London : Britain’s economy is on course to shrink 0.4% next year as inflation remains high and companies put investment on hold, with gloomy implications for longer-term growth, the Confederation of Business Industry forecast on Monday.
“Britain is in stagflation, with rocketing inflation, negative growth, falling productivity and business investment. Firms see potential growth opportunities but headwinds are causing them to pause investing in 2023,” CBI Director-General Tony Danker said, Reuters reported.
The CBI’s forecast marks a sharp downgrade from its last forecast in June, when it predicted growth of 1.0% for 2023, and it does not expect gross domestic product (GDP) to return to its pre-COVID level until mid-2024.
Britain has been hit hard by a surge in natural gas prices, as well as an incomplete labour market recovery after the COVID-19 pandemic and persistently weak investment and productivity.
Unemployment would rise to peak at 5.0% in late 2023 and early 2024, up from 3.6% currently, the CBI said.

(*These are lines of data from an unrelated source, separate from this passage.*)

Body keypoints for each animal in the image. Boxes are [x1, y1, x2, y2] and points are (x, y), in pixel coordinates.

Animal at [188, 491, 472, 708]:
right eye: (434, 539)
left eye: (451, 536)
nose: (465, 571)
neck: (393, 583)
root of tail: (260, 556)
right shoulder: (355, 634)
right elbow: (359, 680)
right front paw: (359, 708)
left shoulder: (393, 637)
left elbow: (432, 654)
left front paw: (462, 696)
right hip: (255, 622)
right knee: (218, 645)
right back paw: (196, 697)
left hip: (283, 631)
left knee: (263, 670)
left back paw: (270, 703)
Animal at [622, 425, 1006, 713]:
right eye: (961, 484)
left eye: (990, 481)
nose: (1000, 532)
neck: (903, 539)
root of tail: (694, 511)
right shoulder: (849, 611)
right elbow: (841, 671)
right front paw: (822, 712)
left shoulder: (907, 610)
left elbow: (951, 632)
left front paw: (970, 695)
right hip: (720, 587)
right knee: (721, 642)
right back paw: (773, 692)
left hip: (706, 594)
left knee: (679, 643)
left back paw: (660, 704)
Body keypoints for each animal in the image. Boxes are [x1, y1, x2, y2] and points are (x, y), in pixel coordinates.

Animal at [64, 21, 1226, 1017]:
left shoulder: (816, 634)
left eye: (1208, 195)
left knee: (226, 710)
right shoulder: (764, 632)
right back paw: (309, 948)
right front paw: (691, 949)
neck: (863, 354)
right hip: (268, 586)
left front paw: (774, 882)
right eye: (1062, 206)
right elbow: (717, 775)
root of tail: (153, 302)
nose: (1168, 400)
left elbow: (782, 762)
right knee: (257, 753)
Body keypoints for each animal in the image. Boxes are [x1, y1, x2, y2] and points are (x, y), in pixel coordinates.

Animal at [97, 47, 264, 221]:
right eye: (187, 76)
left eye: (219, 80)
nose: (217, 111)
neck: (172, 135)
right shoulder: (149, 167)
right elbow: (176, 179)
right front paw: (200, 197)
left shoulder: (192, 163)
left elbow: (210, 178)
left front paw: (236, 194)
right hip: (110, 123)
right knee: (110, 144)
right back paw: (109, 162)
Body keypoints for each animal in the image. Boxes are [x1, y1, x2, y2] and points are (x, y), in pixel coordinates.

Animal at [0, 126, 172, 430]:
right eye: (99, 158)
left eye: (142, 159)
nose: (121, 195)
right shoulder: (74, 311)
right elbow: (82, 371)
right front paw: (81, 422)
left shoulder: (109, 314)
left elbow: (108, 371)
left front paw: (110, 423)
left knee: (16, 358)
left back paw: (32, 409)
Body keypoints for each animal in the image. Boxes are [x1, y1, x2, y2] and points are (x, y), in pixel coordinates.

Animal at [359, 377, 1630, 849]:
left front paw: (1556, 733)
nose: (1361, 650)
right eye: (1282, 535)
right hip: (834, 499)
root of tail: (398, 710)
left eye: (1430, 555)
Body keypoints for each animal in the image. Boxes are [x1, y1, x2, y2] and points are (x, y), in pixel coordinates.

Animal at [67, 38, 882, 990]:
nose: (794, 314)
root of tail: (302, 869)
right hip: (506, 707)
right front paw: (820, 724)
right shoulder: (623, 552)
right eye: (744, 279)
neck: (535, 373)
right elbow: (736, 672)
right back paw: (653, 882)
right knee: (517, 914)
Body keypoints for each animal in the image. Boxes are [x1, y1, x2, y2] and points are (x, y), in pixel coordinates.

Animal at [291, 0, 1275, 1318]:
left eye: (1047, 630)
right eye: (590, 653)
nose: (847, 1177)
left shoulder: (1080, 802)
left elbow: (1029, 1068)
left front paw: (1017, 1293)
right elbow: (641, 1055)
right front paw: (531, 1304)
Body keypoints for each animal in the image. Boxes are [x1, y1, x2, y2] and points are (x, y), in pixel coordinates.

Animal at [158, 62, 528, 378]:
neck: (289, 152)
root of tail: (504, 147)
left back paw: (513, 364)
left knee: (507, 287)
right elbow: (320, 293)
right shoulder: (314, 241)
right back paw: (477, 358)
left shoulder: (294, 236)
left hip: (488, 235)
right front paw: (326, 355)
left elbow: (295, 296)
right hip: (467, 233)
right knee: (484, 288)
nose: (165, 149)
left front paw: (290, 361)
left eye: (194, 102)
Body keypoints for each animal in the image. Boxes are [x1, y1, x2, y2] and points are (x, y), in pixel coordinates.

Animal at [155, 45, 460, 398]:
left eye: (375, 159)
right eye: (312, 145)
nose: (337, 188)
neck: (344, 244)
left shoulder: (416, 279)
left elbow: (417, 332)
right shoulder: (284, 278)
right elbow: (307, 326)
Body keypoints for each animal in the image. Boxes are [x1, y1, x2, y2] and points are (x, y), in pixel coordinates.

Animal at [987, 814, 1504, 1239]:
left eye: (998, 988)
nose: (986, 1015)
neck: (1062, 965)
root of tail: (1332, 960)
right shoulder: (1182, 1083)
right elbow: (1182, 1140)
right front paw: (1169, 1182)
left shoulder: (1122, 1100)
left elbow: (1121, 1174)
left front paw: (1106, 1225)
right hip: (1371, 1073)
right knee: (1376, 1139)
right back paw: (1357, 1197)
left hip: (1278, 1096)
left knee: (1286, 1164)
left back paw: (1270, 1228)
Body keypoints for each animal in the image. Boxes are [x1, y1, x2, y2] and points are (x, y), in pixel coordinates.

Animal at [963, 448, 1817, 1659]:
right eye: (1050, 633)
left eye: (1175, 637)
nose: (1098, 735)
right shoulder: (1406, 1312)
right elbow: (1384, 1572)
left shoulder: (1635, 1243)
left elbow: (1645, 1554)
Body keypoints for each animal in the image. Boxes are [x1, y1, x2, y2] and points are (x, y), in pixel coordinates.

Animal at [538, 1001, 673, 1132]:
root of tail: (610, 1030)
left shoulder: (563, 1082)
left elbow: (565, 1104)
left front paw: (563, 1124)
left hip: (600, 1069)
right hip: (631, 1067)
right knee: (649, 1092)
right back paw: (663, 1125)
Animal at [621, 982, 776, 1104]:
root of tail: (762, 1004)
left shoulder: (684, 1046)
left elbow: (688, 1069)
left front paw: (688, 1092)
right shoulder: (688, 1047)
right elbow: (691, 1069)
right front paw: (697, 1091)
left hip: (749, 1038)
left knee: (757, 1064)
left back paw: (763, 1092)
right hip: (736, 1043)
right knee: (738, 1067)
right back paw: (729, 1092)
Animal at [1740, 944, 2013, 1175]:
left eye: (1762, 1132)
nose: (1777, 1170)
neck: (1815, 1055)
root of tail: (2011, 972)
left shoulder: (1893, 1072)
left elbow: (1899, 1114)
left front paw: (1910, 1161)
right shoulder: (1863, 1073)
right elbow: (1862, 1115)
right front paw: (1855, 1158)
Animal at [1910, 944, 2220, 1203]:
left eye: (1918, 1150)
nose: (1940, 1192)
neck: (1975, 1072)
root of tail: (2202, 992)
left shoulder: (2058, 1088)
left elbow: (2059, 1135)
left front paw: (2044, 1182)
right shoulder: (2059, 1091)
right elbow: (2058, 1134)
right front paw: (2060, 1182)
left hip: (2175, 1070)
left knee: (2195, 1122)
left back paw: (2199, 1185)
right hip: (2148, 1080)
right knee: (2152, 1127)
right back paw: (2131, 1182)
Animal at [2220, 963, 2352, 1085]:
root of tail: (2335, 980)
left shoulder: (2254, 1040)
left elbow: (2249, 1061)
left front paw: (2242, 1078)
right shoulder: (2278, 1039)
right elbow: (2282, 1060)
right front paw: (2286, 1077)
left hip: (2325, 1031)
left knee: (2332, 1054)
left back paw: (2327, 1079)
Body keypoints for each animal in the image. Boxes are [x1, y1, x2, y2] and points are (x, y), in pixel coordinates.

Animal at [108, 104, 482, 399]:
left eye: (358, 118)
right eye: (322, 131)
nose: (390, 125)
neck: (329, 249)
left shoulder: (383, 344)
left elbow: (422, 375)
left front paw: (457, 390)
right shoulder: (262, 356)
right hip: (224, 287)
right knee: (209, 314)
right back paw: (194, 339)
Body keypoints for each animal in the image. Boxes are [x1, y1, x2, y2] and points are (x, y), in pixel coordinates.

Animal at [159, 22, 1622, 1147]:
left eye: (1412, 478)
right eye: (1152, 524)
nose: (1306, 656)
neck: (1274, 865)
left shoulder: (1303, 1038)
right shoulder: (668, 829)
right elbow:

British inflation hit a 41-year high of 11.1% in October, sharply squeezing consumer demand, and the CBI predicts it will be slow to fall, averaging 6.7% next year and 2.9% in 2024.
The CBI’s GDP forecast is less gloomy than that of the British government’s Office for Budget Responsibility – which last month forecast a 1.4% decline for 2023.
But the CBI forecast is in line with the Organization for Economic Co-operation and Development (OECD), which expects Britain to be Europe’s weakest performing economy bar Russia next year.
The CBI forecast business investment at the end of 2024 will be 9% below its pre-pandemic level, and output per worker 2% lower.
To avoid this, the CBI called on the government to make Britain’s post-Brexit work visa system more flexible, end what it sees as an effective ban on constructing onshore wind turbines, and give greater tax incentives for investment.
“We will see a lost decade of growth if action isn’t taken. GDP is a simple multiplier of two factors: people and their productivity. But we don’t have people we need, nor the productivity,” Danker said.